The first weakness of Flagg’s book is that the structure of the content of the book itself. Since there is no suggestion in using or how to read the book, one should read the introduction (chapter 1) carefully in order to have big view of the content of the book. Since the book is meant for students, practitioners, researchers, designers, and developers in order to give them in-depth process of formative evaluation by providing many examples, they should spent more time in the first chapter and go to the summary of each chapter (chapter 5, 6 & 8 have no summary) then begin to read the book in detail. The book is difficult for the beginners to understand but is easy to read by the experienced person. The reason behind this could be because there was no formative evaluation conducted for the book before the book is issued.

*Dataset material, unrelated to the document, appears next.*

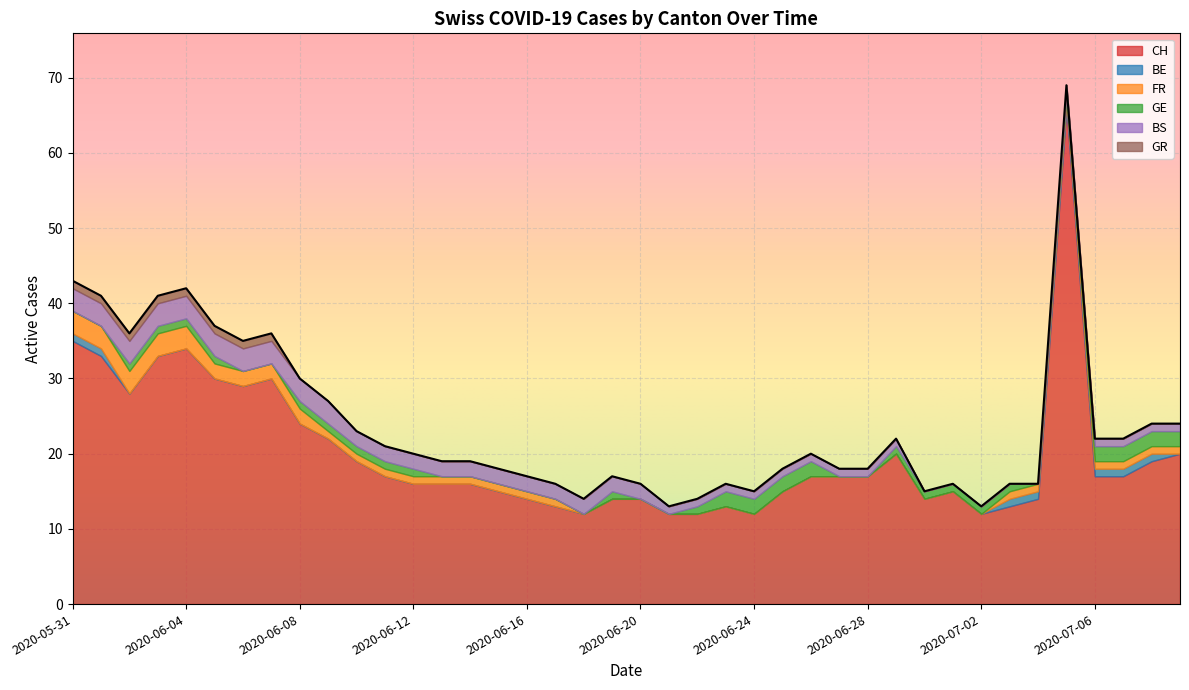

What are all the series names shown in the legend?

CH, BE, FR, GE, BS, GR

For whom who are beginners, it is very useful and understandable to read Tessmer’s book because it is very structured. It is not because of only 6 chapters in the book but it could be because the expert review and the field test have been conducted before it is issued. Even without reading "A Note to my readers about this Book", one can understand what, how, when, why, and why not to do formative evaluation in instructional design. The book can be usefully applied not only on educational instructional design but also in instructional technology. The book looks like a "cook book" where one can read, use, plan, create, and implement the formative evaluation by considering all the steps, strategies, questions, and suggestions included in the book.

For conducting a developmental research, these books can be useful resources. The books described in detail how to do, how to collect data, and how to analyze them for improving instructional design or instructional technologies. Using the books as guidelines for conducting formative evaluation is advantageous but the most important thing is that the individual should have a good and strong attitude toward conducting evaluation. It is not only because it will motivate person to do it but also because it will help the person to understand, collect, compare, and analyze the data virtuously and thoroughly in order to gain the best result of the phenomena in the evaluation. Formative evaluation needs a fair, truth, and honest attitude of a person in conducting it. Otherwise the result is only GIGO (Garbage In – Garbage Out).




Flagg, Barbara N. 1990. Formative evaluation for educational technologies. Hillsdale, New Jersey: Lawrence Erlbaum Associates, Publisher.

Krathwohl, David R. 1998. Methods of educational & social science research: An integrated approach. New York: Addison-Wesley Longman, Inc.

Tessmer, Martin. 1993. Planning and conducting formative evaluation. London: Kogan Page Limited.